:: TASK DETAILS ::
Pull every line from the records that has the word "assign" in it.
START DATA FOR THIS TASK
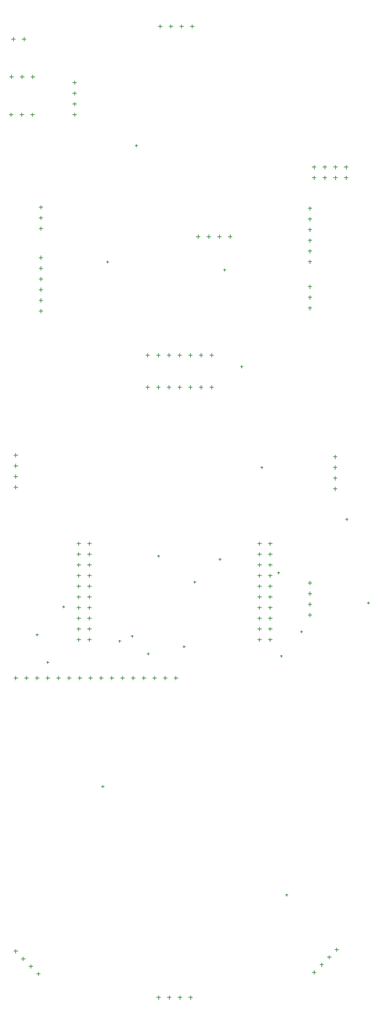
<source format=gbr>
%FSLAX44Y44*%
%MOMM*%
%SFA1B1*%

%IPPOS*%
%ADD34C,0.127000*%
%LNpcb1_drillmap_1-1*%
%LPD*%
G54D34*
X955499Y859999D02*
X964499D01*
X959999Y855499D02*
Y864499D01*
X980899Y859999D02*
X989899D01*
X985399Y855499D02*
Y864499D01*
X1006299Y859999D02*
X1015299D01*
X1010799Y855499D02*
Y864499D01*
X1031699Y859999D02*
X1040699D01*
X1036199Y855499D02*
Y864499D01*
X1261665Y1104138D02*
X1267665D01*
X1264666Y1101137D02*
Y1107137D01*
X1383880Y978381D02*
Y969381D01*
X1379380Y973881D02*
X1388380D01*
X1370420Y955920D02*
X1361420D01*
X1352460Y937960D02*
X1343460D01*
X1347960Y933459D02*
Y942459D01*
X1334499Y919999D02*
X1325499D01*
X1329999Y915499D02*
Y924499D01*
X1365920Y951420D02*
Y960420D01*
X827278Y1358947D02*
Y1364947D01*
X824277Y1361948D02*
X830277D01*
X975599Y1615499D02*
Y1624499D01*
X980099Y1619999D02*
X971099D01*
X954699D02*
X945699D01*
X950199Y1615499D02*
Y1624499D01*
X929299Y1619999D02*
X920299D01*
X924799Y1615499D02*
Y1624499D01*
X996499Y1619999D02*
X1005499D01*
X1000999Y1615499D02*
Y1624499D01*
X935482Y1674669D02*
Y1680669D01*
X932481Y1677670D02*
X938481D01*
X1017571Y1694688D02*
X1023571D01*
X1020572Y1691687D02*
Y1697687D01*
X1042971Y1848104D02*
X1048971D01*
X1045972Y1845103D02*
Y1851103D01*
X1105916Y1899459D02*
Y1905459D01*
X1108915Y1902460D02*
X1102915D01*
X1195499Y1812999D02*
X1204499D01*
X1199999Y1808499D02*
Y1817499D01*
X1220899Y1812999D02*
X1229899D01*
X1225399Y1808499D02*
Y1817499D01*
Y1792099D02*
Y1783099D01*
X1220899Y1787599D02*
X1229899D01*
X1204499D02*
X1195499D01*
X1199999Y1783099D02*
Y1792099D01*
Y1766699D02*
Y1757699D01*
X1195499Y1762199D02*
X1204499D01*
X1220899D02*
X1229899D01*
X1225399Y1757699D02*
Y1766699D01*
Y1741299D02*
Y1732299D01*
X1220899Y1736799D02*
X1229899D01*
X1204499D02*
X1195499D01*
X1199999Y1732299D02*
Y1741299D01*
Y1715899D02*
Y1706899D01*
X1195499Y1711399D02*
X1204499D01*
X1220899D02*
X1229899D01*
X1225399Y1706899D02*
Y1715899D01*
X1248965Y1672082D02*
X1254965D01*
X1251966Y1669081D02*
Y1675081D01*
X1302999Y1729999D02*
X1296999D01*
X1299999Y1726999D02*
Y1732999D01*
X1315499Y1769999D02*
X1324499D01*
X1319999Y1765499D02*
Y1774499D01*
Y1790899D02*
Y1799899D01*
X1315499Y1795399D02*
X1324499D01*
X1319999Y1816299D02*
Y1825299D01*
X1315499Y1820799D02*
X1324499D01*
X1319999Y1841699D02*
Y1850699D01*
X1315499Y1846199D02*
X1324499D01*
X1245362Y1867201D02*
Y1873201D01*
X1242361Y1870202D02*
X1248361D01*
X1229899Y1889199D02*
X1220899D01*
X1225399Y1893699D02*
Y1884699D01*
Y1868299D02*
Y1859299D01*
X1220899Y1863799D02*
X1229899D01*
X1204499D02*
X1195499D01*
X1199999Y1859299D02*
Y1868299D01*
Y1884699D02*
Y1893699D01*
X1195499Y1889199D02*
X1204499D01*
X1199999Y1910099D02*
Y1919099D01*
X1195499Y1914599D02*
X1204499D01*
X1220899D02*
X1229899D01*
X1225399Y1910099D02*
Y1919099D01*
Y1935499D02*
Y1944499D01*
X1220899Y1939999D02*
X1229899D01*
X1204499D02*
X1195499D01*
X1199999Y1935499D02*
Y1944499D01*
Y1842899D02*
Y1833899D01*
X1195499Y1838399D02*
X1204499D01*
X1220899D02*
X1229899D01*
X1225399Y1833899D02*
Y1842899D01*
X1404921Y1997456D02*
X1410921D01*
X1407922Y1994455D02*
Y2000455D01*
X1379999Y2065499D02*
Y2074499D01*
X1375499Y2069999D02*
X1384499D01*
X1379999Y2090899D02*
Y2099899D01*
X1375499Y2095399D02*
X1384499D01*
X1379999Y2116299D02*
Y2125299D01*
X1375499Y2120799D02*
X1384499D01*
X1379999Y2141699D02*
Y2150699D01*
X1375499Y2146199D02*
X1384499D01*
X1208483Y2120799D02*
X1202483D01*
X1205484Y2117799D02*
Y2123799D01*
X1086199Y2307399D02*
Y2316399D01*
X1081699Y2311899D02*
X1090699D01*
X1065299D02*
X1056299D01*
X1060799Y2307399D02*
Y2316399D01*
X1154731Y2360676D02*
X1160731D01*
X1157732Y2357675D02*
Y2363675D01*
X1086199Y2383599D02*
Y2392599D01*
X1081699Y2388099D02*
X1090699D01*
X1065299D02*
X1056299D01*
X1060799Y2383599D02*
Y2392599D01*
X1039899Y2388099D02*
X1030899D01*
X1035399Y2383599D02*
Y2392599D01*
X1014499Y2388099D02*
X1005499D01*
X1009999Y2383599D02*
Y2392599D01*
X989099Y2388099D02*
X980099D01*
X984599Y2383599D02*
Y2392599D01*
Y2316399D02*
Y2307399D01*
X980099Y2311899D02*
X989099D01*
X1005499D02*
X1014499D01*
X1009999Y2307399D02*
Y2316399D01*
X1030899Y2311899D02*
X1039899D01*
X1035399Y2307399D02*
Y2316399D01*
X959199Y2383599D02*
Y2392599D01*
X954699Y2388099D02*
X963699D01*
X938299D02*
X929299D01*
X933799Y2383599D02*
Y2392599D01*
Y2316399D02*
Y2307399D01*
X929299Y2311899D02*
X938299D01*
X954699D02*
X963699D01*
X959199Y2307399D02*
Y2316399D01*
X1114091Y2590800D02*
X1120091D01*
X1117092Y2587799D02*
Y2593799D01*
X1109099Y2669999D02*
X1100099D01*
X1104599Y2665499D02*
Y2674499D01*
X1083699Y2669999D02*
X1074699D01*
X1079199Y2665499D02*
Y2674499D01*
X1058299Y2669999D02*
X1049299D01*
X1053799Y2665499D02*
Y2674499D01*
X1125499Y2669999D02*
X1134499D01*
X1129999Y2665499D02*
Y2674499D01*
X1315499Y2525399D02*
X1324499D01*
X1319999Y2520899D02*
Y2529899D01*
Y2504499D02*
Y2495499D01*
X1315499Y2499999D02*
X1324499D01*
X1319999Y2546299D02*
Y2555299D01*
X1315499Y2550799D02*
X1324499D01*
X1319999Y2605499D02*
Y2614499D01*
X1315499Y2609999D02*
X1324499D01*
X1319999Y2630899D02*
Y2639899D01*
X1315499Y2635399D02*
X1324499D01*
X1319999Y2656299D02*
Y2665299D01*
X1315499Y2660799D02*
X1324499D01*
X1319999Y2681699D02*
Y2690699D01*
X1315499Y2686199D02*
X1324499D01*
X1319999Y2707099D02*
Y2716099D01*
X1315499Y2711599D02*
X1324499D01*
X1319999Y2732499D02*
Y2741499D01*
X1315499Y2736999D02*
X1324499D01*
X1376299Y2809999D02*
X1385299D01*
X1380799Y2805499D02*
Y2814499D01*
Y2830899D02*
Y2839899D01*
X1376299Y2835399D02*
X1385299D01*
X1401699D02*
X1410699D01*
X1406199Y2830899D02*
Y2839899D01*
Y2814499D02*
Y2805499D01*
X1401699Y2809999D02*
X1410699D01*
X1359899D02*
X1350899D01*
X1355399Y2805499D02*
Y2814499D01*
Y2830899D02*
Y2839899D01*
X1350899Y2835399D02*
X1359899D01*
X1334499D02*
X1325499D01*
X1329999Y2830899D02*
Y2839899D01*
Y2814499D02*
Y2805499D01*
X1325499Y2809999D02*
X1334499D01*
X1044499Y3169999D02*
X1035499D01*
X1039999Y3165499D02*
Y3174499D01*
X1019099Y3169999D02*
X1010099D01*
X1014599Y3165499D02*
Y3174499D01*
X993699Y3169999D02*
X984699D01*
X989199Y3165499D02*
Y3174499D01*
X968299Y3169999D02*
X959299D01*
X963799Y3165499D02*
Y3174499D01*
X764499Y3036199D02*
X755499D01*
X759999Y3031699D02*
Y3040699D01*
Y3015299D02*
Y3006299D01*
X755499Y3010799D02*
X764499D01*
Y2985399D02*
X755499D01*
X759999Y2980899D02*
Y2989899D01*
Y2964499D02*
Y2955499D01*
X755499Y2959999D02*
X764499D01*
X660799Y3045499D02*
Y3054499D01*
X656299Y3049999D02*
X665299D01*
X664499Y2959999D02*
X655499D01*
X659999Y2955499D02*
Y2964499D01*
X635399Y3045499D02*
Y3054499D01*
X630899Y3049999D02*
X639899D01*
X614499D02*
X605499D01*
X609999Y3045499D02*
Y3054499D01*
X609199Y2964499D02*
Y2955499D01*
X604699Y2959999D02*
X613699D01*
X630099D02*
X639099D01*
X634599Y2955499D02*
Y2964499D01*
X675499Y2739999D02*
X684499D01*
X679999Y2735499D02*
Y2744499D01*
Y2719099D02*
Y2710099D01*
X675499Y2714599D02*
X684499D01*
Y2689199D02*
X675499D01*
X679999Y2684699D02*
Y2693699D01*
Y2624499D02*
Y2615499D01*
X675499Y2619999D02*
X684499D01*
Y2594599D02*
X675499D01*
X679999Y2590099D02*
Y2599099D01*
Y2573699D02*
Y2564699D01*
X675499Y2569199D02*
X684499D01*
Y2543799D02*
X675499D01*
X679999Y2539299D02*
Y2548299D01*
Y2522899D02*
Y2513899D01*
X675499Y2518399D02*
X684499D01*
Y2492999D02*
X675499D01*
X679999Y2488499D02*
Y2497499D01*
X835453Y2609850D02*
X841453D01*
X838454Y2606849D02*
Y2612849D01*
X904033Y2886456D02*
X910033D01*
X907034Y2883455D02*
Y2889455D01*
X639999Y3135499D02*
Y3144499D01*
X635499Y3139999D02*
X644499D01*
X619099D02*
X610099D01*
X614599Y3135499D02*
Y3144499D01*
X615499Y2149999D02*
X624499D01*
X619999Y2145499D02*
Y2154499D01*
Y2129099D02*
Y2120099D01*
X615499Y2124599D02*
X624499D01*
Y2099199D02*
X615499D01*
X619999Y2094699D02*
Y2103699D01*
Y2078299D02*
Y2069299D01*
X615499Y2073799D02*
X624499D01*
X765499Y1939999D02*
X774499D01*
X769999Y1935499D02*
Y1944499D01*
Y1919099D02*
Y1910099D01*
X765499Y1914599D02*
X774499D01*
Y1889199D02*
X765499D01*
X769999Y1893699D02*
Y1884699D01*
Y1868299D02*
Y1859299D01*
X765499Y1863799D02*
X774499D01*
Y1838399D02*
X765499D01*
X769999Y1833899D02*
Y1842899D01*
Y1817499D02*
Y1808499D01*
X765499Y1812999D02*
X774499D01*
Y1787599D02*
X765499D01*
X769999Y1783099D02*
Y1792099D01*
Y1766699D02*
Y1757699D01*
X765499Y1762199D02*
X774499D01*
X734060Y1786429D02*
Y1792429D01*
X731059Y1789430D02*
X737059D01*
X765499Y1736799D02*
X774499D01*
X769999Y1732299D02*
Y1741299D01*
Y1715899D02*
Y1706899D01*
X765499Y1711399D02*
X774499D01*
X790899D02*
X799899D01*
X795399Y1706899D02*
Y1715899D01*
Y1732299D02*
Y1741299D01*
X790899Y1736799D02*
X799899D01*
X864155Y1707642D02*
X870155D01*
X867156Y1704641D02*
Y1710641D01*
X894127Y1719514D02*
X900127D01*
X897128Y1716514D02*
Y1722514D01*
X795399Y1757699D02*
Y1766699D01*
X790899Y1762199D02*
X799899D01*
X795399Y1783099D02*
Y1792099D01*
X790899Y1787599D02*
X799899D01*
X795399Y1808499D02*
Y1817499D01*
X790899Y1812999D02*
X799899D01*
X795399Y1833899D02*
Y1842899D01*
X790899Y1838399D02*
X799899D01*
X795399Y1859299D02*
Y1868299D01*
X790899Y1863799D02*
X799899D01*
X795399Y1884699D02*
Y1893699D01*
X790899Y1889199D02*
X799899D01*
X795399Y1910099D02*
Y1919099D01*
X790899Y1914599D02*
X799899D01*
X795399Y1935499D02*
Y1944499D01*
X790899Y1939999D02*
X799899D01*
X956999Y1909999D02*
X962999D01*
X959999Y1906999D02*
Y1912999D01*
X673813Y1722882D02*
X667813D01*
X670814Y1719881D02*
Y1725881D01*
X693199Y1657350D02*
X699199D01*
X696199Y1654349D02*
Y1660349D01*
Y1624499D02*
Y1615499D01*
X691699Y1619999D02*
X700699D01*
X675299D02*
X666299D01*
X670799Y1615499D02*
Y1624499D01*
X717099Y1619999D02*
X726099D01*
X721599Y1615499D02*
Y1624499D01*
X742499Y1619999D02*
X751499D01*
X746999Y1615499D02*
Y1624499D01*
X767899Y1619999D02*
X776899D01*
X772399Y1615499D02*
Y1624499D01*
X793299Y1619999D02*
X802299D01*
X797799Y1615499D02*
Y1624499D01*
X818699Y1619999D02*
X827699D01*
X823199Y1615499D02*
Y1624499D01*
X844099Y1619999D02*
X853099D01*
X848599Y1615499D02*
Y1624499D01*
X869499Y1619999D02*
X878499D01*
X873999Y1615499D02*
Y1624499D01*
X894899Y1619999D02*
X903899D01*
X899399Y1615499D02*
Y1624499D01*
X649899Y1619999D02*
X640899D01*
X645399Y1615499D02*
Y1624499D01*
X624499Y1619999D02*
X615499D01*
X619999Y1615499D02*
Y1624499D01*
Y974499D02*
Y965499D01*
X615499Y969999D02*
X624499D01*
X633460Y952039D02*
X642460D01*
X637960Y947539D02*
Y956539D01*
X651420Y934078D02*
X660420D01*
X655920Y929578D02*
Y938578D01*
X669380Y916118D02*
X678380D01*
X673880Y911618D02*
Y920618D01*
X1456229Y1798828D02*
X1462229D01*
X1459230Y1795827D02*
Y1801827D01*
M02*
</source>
END DATA FOR THIS TASK
START DATA FOR THIS TASK
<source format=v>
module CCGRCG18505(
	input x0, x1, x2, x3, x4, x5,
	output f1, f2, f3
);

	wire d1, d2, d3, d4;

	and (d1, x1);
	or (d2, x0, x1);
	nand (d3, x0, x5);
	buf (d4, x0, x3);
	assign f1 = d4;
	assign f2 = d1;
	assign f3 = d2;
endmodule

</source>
END DATA FOR THIS TASK
:: RESULT FOR THIS TASK ::
	assign f1 = d4;
	assign f2 = d1;
	assign f3 = d2;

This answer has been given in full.